WHEN EIGHT BELLS TOLL
I have a clear memory of seeing this film at the cinema when it came out in 1971, which means I was fourteen years old when I saw it.
So out of nostalgia I revisited it although I had no memory of any specific scene or moment. As I watched it nothing rang any bell with me, until near the end when Anthony Hopkins slightly loosens the front of a blouse of a young woman so that she can distract a guard. For some reason this moment evidently created a memorable erotic frisson for the young me.
The woman then strokes the barrel of the guard’s gun suggestively and asks whether it is loaded. That I had no recollection of this unsubtle innuendo suggests it passed right over the head of 14-year-old me.
This is Alistair Maclean’s adaptation of his own bestseller and the producers hoped it would repeat the success of ‘Where Eagles Dare’ and maybe even be the start of a new franchise to rival the James Bond movies.
But it was a commercial flop for which the producers seemed to hold the director, a Belgian obscurity, mainly responsible. Admittedly the direction is anonymous but there’s plenty of blame to spread around.
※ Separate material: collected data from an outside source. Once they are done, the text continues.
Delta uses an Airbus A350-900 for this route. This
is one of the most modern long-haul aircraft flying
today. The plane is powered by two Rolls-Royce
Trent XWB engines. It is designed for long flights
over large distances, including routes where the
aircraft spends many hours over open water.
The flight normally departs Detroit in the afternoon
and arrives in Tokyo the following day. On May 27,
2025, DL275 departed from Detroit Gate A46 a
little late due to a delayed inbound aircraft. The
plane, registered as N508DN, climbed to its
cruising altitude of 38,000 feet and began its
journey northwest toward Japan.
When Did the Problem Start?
There’s a lack of any star to match the likes of Burton or Eastwood, the story is not Maclean’s best, and the score fluctuates from clunky one moment to being a blatant John Barry rip-off the next.
There are some pluses though.
Hopkins was a relative unknown but he has an undeniable presence that keeps the viewer engaged. He’s well cast as an insubordinate chap with a chip on his shoulder, his prickly relationship with Robert Morley (playing a more pompous version of M as only Morley can) is amusing enough, and indeed the dialogue is rather wittier than I was expecting.
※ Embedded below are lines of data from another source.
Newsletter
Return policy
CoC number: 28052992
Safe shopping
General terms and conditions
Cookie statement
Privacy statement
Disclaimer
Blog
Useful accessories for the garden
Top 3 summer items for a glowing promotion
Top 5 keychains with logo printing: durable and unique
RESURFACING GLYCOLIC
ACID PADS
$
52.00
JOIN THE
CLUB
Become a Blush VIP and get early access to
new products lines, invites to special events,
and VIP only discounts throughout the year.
The film also benefits from being shot on location off the west coast of Scotland. There’s a very good sequence involving a helicopter crash which Hopkins miraculously survives.
On the downside the film failed to convince me that the plot (which involves the disappearance of ships carrying gold bullion) was anything but silly. In order to extract the most from Morley his character quite absurdly comes up to Scotland and ends up as Hopkins’ sidekick.
This being Maclean there has to be a twist except that here the identity of the real villain manages to be both obvious from the start and also implausible. And for no good reason he turns up at the end simply so that he can be dispatched with a harpoon in the back.
Jack Hawkins for some reason plays a Cypriot and only appears in a couple of scenes.